Now for the warrant track. You go to flight school. You get to your first unit and are sent immediately to a line troop. You are told to make sure the fridge is stocked with drinks and study your ass off because you start flying tomorrow. You are the priority to fly. You fly your ass off, make pilot in command around the same time your platoon leader does. He goes to meetings and gets yelled at a lot, you stock the fridge, fly, and chill out on your days off. After two years and one deployment where you logged 1000 hours in a year, you decide you want to be an instructor so you to the IPC and come back to your unit. You are now training everyone else, and flying with the staff officers.
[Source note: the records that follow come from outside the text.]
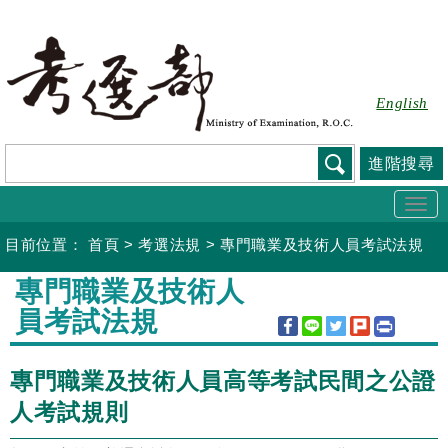
跳
到
主
要
English
內
容
進階搜尋
Togg
navi
目前位置：
首頁
>
考選法規
>
專門職業及技術人員考試法規
:::
專門職業及技術人
員考試法規
專門職業及技術人員高等考試民間之公證
人考試規則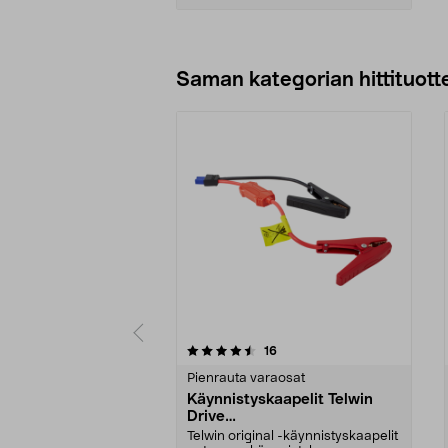
Lisää ostoskoriin
Saman kategorian hittituott
5 viidestä
4.0 viidestä
arvostelut
16
tähdestä
tähdestä
Pienrauta varaosat
Käynnistyskaapelit Telwin
Drive
Mini/9000/13000/1250/150
Telwin original -käynnistyskaapelit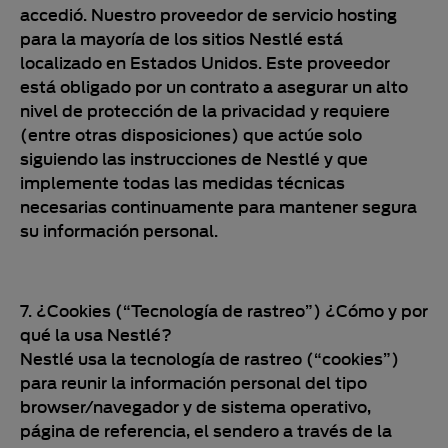
accedió. Nuestro proveedor de servicio hosting
para la mayoría de los sitios Nestlé está
localizado en Estados Unidos. Este proveedor
está obligado por un contrato a asegurar un alto
nivel de protección de la privacidad y requiere
(entre otras disposiciones) que actúe solo
siguiendo las instrucciones de Nestlé y que
implemente todas las medidas técnicas
necesarias continuamente para mantener segura
su información personal.
7. ¿Cookies (“Tecnología de rastreo”) ¿Cómo y por
qué la usa Nestlé?
Nestlé usa la tecnología de rastreo (“cookies”)
para reunir la información personal del tipo
browser/navegador y de sistema operativo,
página de referencia, el sendero a través de la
After 4-5 years you PCS to another unit where you are put directly into a line troop. You consider getting out at 10 years because with your 3000 hours you are pretty marketable but you decide to stay in. In fact, you stay in a line troop until you have about 19 years of service, then and maybe then you get moved to battalion level job, but that is just because you are the senior instructor pilot. You become yoda. People climb mountains to get your advice. You work around a lot of bitter O-3s but you dont really see them a lot because you are still flying as much as you did in the line troop. You have to fly with the battalion commander a lot to keep him from killing himself. After 20 years you have around 5000 hours and can fly with your pinky finger. You laugh when you battalion commander gets his masters wings and treats it like a medal of honor.
So there is the difference. Anyone still wonder why commissioned officers redesignate to warrant and take a pay cut? It gets old to get called staff puke every time you walk in to get your flight gear when the only thing you ever wanted to be was a pilot and you fell for it, hook line and sinker, when the army said you would be.